Еще на фабрике шили белье. Среди бельевых отходов попадались кружки и треугольнички. Эти кусочки воровали, соединяли ажурным швом, и получались белые занавесочки, которые мы развешивали на нарах. Надзиратели их срывали и выбрасывали. Мы делали новые и вывешивали до следующего шмона. Начинался крик: «Что вы делаете, гражданин начальник, это же для уюта!». Так продолжалось довольно долго. Шло время. Как-то к нам попадает в руки инвентаризационная книга. Барак номер такой-то: нар столько-то, табуреток столько-то, столов столько-то… УЮТОВ — столько-то. Так наши занавесочки получили официальное признание.

Мы не имели права держать у себя иглы, ножницы, ножи, но у всех они были. Их крали, прятали. Ножи выковывали девочки-слесари. И начальство ничего не могло с этим поделать. Женщины и хозяйство — это понятия, которые невозможно разделить. В лагере наша потребность в обзаведении хозяйством была зацепкой за женскую сущность.

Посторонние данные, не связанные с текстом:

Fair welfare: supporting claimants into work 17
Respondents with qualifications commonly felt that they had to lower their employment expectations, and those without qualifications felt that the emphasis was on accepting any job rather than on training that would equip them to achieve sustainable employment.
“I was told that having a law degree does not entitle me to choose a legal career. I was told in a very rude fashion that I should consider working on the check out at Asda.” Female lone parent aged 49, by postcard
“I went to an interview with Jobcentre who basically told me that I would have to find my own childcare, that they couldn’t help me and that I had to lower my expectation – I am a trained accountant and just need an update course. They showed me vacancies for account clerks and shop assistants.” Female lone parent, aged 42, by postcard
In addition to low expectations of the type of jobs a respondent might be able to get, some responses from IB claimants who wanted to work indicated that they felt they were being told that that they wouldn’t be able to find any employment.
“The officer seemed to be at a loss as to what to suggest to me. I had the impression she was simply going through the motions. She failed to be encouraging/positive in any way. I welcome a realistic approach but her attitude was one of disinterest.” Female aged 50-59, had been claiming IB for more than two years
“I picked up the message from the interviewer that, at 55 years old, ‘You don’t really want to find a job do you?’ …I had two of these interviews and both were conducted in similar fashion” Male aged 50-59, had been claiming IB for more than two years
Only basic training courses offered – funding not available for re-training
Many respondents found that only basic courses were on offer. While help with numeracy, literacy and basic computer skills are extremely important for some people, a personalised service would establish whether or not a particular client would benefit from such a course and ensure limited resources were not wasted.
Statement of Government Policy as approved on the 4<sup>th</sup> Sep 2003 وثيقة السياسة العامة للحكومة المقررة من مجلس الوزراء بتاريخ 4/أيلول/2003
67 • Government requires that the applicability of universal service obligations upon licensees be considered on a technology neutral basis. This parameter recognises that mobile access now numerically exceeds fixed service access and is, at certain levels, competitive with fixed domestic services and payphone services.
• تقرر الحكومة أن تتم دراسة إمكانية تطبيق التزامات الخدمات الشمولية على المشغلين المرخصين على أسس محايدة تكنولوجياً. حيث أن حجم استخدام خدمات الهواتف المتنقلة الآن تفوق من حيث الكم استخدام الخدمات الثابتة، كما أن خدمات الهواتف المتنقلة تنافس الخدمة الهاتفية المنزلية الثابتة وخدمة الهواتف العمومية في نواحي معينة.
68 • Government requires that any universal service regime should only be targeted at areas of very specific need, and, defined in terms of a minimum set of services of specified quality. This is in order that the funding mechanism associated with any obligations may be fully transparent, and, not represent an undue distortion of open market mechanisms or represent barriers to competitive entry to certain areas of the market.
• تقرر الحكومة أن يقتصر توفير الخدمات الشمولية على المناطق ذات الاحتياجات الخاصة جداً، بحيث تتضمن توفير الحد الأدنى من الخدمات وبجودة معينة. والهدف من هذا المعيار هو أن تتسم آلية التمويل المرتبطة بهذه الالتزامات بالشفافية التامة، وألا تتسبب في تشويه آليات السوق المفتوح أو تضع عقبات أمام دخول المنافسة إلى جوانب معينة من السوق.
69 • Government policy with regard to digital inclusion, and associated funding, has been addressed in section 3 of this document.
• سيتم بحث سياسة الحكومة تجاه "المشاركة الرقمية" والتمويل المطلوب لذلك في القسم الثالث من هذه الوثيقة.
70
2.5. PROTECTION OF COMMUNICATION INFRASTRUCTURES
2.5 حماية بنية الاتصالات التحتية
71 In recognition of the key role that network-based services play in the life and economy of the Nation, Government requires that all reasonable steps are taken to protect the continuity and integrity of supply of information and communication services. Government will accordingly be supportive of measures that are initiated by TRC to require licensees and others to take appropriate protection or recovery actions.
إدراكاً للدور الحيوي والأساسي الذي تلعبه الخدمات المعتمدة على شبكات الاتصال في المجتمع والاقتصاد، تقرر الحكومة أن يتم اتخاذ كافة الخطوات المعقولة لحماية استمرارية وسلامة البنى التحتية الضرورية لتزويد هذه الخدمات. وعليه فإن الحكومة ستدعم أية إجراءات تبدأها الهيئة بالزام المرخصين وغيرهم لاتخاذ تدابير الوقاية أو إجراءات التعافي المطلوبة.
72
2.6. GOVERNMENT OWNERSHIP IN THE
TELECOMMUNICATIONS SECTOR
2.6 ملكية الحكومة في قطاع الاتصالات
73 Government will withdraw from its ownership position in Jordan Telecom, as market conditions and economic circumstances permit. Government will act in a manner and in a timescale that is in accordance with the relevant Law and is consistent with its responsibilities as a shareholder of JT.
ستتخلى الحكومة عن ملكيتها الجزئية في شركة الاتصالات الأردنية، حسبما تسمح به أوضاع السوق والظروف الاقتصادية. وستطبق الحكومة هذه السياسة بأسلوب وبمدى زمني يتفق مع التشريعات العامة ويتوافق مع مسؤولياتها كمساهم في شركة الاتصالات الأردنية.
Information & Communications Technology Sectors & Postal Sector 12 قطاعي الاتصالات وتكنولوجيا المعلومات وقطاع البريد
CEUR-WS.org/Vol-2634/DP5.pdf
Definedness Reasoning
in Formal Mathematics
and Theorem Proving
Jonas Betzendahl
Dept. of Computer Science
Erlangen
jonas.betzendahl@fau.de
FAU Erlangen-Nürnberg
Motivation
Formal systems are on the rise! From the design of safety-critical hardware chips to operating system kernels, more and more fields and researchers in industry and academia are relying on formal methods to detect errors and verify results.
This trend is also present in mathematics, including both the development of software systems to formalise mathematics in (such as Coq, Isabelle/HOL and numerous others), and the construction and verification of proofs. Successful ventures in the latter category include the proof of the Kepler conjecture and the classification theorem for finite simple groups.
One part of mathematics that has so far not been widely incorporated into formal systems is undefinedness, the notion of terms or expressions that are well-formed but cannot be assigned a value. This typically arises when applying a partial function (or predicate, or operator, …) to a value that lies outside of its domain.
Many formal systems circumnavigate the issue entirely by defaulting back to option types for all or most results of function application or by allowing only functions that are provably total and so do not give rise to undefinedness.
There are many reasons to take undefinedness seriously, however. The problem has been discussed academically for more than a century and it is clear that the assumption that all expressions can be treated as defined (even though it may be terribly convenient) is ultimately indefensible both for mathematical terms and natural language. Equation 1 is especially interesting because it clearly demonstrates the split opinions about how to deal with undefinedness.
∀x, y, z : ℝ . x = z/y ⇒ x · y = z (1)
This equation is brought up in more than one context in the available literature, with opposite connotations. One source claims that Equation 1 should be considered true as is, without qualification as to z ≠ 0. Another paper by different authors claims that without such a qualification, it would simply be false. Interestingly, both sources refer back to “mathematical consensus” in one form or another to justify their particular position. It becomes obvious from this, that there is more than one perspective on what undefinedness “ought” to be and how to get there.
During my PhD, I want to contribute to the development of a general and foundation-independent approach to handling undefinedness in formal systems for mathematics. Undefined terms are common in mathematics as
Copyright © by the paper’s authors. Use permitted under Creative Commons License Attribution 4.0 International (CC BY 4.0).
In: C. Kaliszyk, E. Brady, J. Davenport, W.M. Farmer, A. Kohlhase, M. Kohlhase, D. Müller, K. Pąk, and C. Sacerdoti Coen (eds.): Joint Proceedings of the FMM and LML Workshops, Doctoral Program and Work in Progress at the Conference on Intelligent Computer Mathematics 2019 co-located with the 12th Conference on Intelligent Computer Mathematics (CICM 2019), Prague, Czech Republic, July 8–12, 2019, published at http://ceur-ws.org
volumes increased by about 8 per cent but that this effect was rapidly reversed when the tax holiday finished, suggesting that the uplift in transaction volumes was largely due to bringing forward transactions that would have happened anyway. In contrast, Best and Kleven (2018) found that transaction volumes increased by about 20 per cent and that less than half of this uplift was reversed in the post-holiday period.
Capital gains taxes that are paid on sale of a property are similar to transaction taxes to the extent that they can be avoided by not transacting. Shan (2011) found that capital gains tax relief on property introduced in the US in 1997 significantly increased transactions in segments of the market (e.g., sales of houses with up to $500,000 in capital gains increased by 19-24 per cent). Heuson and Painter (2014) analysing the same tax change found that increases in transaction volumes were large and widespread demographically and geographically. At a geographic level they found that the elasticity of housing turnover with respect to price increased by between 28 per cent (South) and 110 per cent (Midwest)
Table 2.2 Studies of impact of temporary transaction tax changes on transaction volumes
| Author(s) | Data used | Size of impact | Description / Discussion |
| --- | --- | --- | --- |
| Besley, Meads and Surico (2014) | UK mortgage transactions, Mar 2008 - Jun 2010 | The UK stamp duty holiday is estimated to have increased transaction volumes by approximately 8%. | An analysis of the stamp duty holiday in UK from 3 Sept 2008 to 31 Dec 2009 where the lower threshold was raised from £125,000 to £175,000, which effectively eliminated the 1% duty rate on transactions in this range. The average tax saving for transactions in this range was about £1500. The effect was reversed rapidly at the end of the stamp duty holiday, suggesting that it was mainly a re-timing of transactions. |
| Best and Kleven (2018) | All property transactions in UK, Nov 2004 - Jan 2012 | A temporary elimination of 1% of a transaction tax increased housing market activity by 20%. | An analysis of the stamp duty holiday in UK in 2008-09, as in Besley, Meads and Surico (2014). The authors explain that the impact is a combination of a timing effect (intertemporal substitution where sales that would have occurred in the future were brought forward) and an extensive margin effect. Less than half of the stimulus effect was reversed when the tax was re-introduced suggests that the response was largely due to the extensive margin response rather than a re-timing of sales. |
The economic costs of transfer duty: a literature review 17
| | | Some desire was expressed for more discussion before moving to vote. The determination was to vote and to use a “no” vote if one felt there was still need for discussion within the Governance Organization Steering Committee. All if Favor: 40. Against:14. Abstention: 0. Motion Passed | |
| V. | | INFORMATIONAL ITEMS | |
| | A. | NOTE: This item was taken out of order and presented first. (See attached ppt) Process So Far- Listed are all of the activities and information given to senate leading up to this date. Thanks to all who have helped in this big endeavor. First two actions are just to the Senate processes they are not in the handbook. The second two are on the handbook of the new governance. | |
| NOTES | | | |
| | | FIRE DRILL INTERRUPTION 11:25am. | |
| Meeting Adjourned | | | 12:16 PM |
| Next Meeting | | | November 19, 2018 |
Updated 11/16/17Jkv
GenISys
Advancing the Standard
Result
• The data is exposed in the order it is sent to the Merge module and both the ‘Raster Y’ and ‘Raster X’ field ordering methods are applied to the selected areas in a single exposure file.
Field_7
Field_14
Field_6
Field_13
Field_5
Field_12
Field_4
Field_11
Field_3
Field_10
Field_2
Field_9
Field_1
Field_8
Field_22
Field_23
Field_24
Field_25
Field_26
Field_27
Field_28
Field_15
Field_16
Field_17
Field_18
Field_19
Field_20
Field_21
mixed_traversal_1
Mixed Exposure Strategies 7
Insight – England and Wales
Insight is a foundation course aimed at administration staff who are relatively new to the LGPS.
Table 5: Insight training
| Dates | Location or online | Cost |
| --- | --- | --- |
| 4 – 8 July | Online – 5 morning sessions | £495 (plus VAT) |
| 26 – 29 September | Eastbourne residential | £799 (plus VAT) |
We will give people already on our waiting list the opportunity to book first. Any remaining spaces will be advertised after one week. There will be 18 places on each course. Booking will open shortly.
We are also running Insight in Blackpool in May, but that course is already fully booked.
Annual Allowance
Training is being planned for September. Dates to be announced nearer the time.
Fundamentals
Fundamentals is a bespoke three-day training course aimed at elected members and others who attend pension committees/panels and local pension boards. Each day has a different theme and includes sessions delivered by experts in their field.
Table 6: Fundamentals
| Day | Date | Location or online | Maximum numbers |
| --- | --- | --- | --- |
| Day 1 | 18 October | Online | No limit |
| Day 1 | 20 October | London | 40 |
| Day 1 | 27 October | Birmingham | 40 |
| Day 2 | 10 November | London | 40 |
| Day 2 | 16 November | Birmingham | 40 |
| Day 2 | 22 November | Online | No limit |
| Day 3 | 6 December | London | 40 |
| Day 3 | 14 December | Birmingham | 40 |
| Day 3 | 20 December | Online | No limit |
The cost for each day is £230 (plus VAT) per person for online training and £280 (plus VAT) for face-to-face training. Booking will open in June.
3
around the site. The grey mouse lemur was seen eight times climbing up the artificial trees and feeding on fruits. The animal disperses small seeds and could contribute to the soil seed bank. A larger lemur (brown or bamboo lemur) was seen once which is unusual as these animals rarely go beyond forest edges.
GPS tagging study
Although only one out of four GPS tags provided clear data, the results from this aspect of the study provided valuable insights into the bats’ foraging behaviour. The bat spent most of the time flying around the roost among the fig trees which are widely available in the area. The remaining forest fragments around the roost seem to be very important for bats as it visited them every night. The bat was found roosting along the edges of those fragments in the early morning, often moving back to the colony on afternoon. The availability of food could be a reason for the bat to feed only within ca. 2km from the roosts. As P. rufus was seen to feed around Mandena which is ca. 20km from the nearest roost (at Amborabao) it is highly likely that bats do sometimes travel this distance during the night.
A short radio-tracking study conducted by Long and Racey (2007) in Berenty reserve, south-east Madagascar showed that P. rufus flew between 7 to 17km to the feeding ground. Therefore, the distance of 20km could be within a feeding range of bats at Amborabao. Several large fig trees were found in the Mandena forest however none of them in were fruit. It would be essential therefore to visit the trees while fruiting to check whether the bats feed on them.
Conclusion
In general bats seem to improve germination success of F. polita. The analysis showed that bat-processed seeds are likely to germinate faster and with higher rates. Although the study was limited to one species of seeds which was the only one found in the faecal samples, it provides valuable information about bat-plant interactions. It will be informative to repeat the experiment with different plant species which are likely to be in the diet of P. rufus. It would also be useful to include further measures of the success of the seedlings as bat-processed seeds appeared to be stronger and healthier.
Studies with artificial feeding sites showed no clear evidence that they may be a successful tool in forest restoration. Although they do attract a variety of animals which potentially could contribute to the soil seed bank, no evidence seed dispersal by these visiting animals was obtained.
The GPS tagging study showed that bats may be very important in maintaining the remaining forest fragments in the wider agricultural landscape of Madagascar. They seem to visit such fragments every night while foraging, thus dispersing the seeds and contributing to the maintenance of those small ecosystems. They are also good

А еще лагерь открыл для меня одну важную вещь. Мы привыкли к тому, что какой-то уровень знаний, пусть небольшой уровень образованности обычен и естественен. Ну кто из нас мог себе представить человека, который не знает о «Евгении Онегине» или «Войне и мире» ровно ничего? В лагере я столкнулась с морем людей, которые не только не читали этих вещей, не знали русской культуры, они в общем-то не знали ничего, в том числе и своей культуры. Женщины с Западной Украины и из Прибалтики не знали также ни Шиллера, ни Шекспира. Я увидела огромное количество людей, зачастую очень заносчивых, «очень много о себе понимающих» и попросту не знающих того, что знает любой мальчик у нас, скажем, в пятом классе. Я тогда поняла, какие же мы счастливые! И как мы совершенно не ценили того, что с детства, по крайней мере мое поколение, могли слушать дивную музыку, читать замечательные книги. Нам это казалось абсолютно естественным. А было огромным счастьем. С тем же, что этого до такой степени не знают другие, конечно, нужно было работать.

Поэтому одно из

моих хороших воспоминаний о лагере — время, когда меня назначили работать в библиотеке. Это то, чем я даже немного горжусь. Работа в библиотеке считалась непыльной. Сиди и вяжи. Ходили туда несколько русских интеллигентных женщин. А у меня очередь в библиотеку стояла на улице. Читать стали все: и украинки, и литовки, и латышки. Я не только пускала всех смотреть и трогать книги, а еще все рассказывала. И вот какие забавные вещи случались. Все украинки приходили и просили: «Аллочка! Дай книжку про Леночку…». Это «Накануне» Тургенева. Или «Дай книжку про Домбину дочку». Это «Домби и сын» Диккенса. Ни Домби, ни сын их совершенно не интересовали. Героиней была Домбина дочка. А что касается Леночки из «Накануне», то, — конечно, для них она была родной, потому что пошла с любимым на войну, как та девушка-бендеровка, которая просила книгу. Бендеровки рыдали над повестью Тургенева, потому что видели в ней свою судьбу, чувствовали себя «леночками» из книжки. Это были действительно честные, героического склада и очень низкого интеллектуального уровня люди.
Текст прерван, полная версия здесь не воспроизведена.